Cette réglementation répond à une demande de longue date des associations de protection de l’enfance. Selon l’Arcom, 2,3 millions de mineurs consultent des sites pornographiques chaque année en France, soulignant l’urgence d’une telle mesure. Les plateformes visées sont principalement celles ayant les plus fortes audiences et représentant un risque majeur pour les jeunes.
Comment fonctionne la vérification d’âge ?
Les éditeurs de sites doivent désormais mettre en place des systèmes permettant de prouver l’âge de leurs utilisateurs sans compromettre leur anonymat. Le « double anonymat » permet de vérifier la majorité grâce à un document d’identité ou une carte bancaire, sans que l’identité réelle ne soit divulguée au site consulté.
De nombreuses start-up, comme la française IDxLab avec sa solution « Anonymage », proposent des outils permettant cette vérification. L’utilisateur télécharge une preuve d’identité sur une application, et le site reçoit uniquement une confirmation de l’âge, sans autre information personnelle.
Bien que la loi soit officiellement en vigueur, la procédure de blocage d’un site non conforme peut prendre plusieurs mois.
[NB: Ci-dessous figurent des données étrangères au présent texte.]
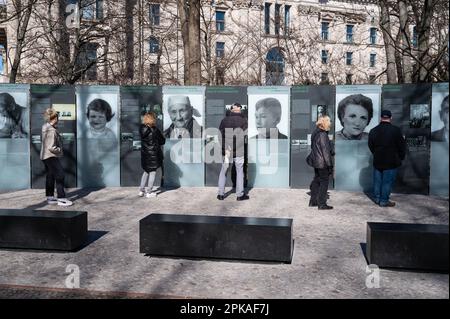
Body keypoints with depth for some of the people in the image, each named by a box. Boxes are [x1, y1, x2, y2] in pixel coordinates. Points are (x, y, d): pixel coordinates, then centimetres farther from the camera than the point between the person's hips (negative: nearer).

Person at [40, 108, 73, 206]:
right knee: (60, 175, -7)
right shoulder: (52, 131, -23)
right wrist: (60, 151, -8)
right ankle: (61, 199, -6)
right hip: (51, 157, -10)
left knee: (50, 176, 16)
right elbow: (51, 147, -25)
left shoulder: (45, 127, 7)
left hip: (45, 156, 10)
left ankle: (50, 197, 24)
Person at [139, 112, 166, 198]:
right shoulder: (155, 130, -15)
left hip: (144, 153, 5)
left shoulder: (141, 129, -2)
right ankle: (149, 192, 9)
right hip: (153, 154, -5)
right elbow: (162, 141, -5)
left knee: (146, 172, 20)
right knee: (152, 172, 6)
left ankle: (141, 190, 21)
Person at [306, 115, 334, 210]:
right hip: (322, 163, -9)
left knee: (316, 181, 17)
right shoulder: (323, 134, -19)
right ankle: (322, 204, 5)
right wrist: (329, 165, -16)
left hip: (316, 162, 9)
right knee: (324, 182, 0)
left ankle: (313, 201, 25)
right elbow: (325, 151, -20)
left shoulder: (315, 133, 10)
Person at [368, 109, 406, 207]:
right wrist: (401, 158, 8)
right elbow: (402, 146, -7)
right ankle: (384, 201, 8)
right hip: (391, 162, -4)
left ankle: (377, 198, 23)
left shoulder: (373, 131, 1)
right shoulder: (395, 130, -13)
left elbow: (371, 146, 9)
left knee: (377, 181, 14)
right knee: (387, 181, 3)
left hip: (377, 161, 5)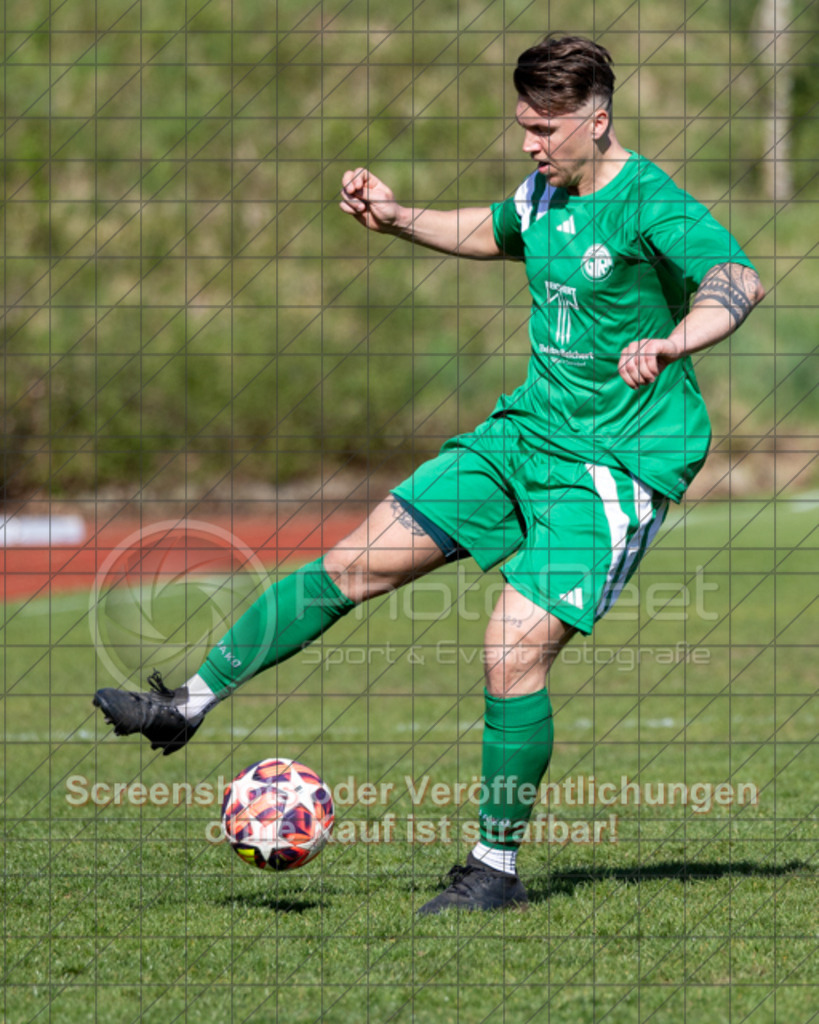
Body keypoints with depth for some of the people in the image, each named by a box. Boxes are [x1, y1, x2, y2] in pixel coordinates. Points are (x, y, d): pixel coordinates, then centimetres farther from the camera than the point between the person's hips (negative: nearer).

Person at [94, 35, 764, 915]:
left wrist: (672, 343, -53)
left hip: (617, 464, -8)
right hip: (527, 430, 8)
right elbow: (489, 233, 30)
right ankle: (189, 705, 11)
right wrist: (397, 219, 15)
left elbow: (739, 282, -35)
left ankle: (497, 869, -3)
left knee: (515, 649, -18)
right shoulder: (546, 194, 7)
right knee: (359, 559, 4)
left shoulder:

Une tolérance est accordée jusqu’au 11 avril aux sites qui utilisent déjà une identification par carte bancaire, mais ils devront également adopter une solution de double anonymat d’ici cette date.
Pour les sites basés dans d’autres pays européens, le processus est plus long. L’Arcom doit notifier les autorités des pays concernés avant de pouvoir envisager un blocage. Toutefois, ces plateformes seront également contraintes de se conformer à la législation française à terme.
La mise en place de ces mesures a un impact direct sur la fréquentation des sites. Selon Jérôme, responsable du site français Tukif, qui respecte déjà cette réglementation, moins de 5 % des utilisateurs complètent le processus de vérification d’âge. Il déplore un effet dissuasif qui pousse les utilisateurs vers des plateformes non réglementées ou des réseaux sociaux comme X et Reddit, échappant à cette législation.
En plus des défis techniques, les coûts de ces systèmes de vérification sont considérables, estimés à 1 ou 2 centimes par visiteur. Ces contraintes économiques pèsent particulièrement sur les sites gratuits, souvent désignés comme « tubes ».
Malgré cette avancée, des moyens de contournement, comme l’utilisation de VPN, permettent aux utilisateurs d’accéder aux sites bloqués. Ces outils anonymisent la connexion et permettent de simuler une localisation dans un autre pays, échappant ainsi aux restrictions françaises.
Jacky Lamraoui, d’IDxLab, souligne que cette faille constitue un « véritable trou dans la raquette », limitant l’efficacité de la mesure. Aux États-Unis, où des restrictions similaires ont été imposées, des pics d’utilisation de VPN ont été enregistrés, ce qui pourrait également être observé en France.
Aylo, la maison mère des géants Pornhub et Brazzers, basée à Chypre, s’est déclarée « consciente de la nouvelle règle » tout en critiquant son efficacité et ses conséquences potentielles sur la vie privée des utilisateurs. Ces entreprises dénoncent un risque accru pour la sécurité des données personnelles en raison des informations sensibles exigées.
Cette régulation marque une étape importante dans la protection des mineurs face à l’exposition à des contenus inappropriés. Cependant, son impact à long terme sur les pratiques des utilisateurs et sur la rentabilité des plateformes reste incertain.